Dine suffered two car crashes in 1959; this series of work came shortly afterward. In one collage, three crosses (evoking rescuing ambulances) have been excised from a large whitewashed sheet of cardboard—the raggedly torn surface undulates like flames. Rough crosses also appear in the numerous drawings, welling up from within thickets of scrabbled, spattery lines the color of coagulated blood. (Baker)
NEW YORK – Craig F. Starr Associates will present Jim Dine Car Crash from January 13 through February 11, 2006 at their Upper East Side gallery.
This show consists of rarely-exhibited drawings from Dine's Car Crash series of 1959-1960. Dine explored this theme in paintings, drawings, and prints in a related performance, one of the seminal Happenings of 1960. These remarkable drawings combine paint and collage in intense imagery suggesting the trauma and confusion of a car crash.

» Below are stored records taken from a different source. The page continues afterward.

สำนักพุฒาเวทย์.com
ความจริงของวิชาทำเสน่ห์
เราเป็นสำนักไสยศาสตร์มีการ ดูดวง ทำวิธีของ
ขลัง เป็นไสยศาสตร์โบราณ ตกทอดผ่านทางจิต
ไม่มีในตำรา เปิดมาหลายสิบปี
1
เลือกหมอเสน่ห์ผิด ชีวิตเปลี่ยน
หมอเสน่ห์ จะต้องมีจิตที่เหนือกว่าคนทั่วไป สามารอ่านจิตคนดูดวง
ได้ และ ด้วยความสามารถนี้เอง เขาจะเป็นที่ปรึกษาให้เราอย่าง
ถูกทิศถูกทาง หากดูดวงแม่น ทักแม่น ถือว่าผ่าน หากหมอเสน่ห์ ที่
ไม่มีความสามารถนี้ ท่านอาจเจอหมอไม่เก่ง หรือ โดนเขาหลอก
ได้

A motif running throughout the works is the cross emblem of ambulances, suggesting physical pain and loss but also hope for salvation.
Like his contemporaries including Jasper Johns, Robert Rauschenberg, and Cy Twombly, Dine's work from the late 1950s engages with the gestural energy of Abstract Expressionism and infuses it with personal significance. In this case, Dine himself had been involved in two car accidents in 1959, the first while driving alone and the second with his family.